Jesse The Faccio - Verde, come crescere nel modo giusto

La recensione del nuovo album del lo-fi songwriter padovano

16 Marzo 2020

Quando Jesse uscì due anni fa con I Soldi per New York fu una piacevole sorpresa perché era chiaro che staccasse rispetto all’indie andante per la maggiore. Era ancora un periodo florido, dove certe sonorità alternative sembravano veramente diverse e capaci di creare una nuova area tanto sotterranea quanto pop. Poi sappiamo come è andata: tanti hanno fatto giustamente il salto nel campionato di Serie A ma si sono standardizzati nella formula che li ha resi famosi. Giustamente nel Belpaese se non si finisce a dare al pubblico esattamente quel che vuole, non si è contenti.

Quando Jesse uscì qualche mese fa con Caviglie era chiaro il proseguo stilistico col primo lavoro, e allora mi chiesi: «non è che anche lui finirà per rifare le stesse cose che lo han fatto conoscere?». Una domanda semplice, da semplice ascoltatore.
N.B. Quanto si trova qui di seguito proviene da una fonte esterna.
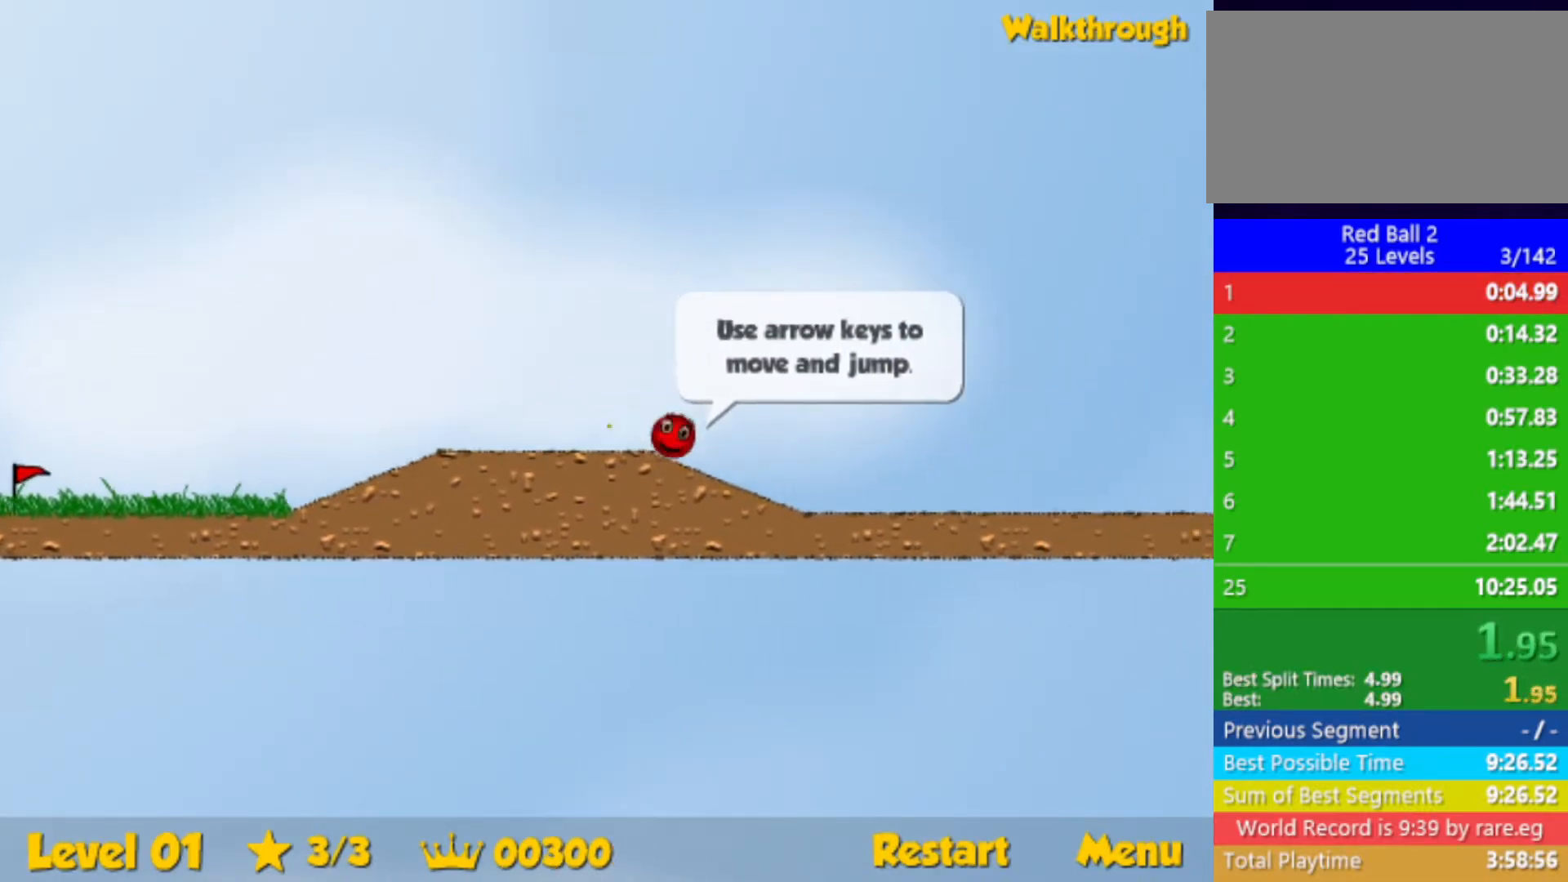
{"keys": ["right", "up"], "events": [[334, "up", "down"]]}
E invece le storie non finiscono sempre alla ________ (si metta qui qualsiasi it popper tranne Giorgio Poi): Jesse ha pubblicato venerdì 13 marzo Verde, un album rimescolante le carte del cantautore padovano. Per dare le coordinate, se prima era vicino ai sound lo-fi dinoccolati di Mac DeMarco e Beach Fossils, ora punta dritto verso quelli di Crocodiles ed Eagulls.

Se c’era una cosa l’artista poteva fare era dare maggiore risalto alle chitarre, alla sua stessa voce, elementi prima sciolti dentro il ghiaccio di un drink lasciato sul tavolo a perdersi. Ora invece la musica ricorda la presa dura di americani bevuti consecutivamente, di quelli che non pensi steccheranno, perché hai mangiato, ma sempre americani sono. Verde è un album da trangugiare, musica con cui adempiere al proprio ingrato compito di bevitore, per tempi dove non sai dove andare a parare.
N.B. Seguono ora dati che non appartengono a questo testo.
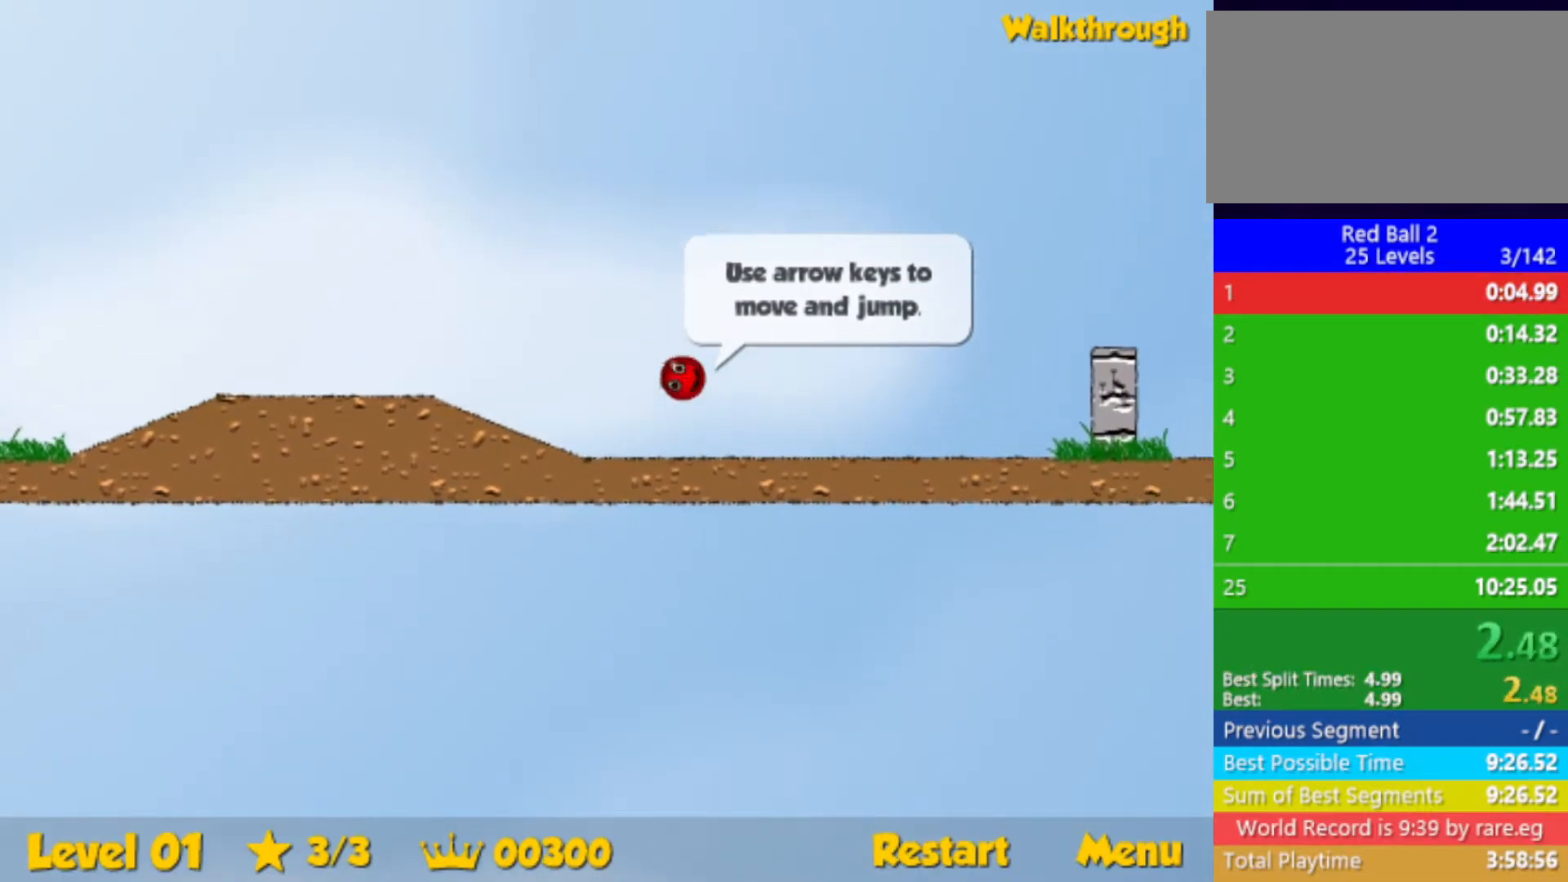
{"keys": ["right"], "events": [[467, "up", "up"]]}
E senza sapere dove andare a parare, su cosa ti vuoi focalizzare? Sui dettagli, magari apparentemente banali ma che il tuo cervello usa per costruire i ricordi. Allora ecco uscire fuori le dita gialle, le auto da guidare oppure i calzini sulle caviglie, a cui ognuno può trovare il senso che vuole. Jesse nel precedente lavoro aveva già le giuste attenzioni, ma in Verde diventano più a fuoco, nitide e comprensibili. Evoluzione pure questa, ma forse la parte che più amo è la velocità. Tre quarti del disco corrono, battono, come se avessero l’urgenza di arriva prima e forte, come se la prima verve Macdemarchiana si fosse trasformata in quella Eagullsiana.
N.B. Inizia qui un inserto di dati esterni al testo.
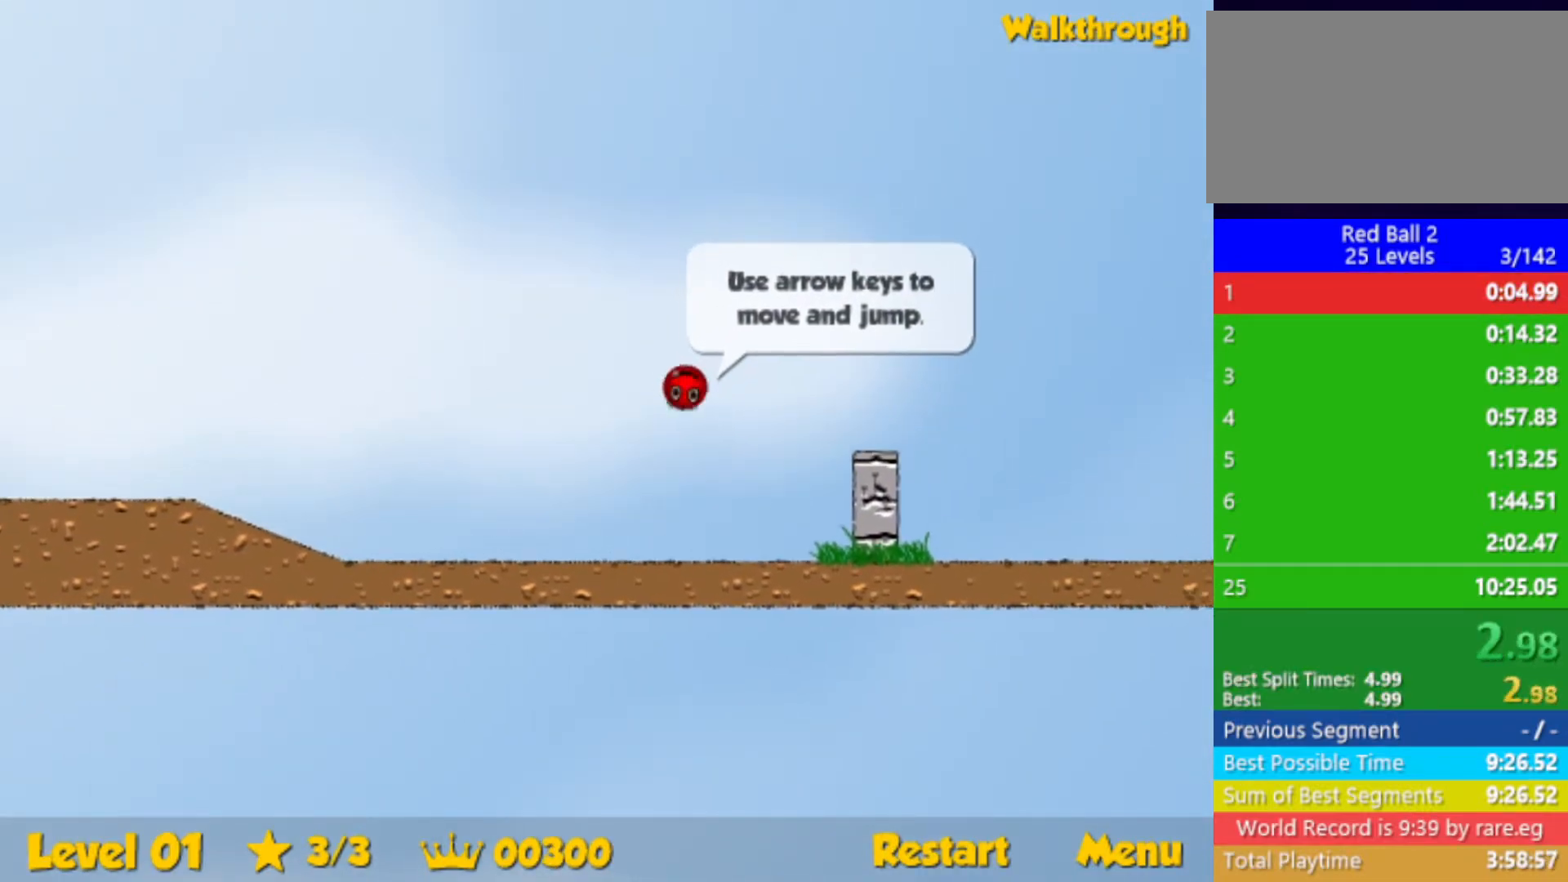
{"keys": ["right"], "events": []}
L’insieme di tali caratteristiche fanno di Verde un album compiuto, una sorta di racconto di esperienze quotidiane in cui tutti possiamo ritrovarci, per fortuna una voce fuori dal coro ma allo stesso tempo con potenzialità pop non da poco. Le melodie e le parole giuste ci sono. Un lavoro che probabilmente dirà altro col passare del tempo in un processo di stratificazione necessario a farlo proprio appieno. Intanto aspettiamo di sentirlo dal vivo.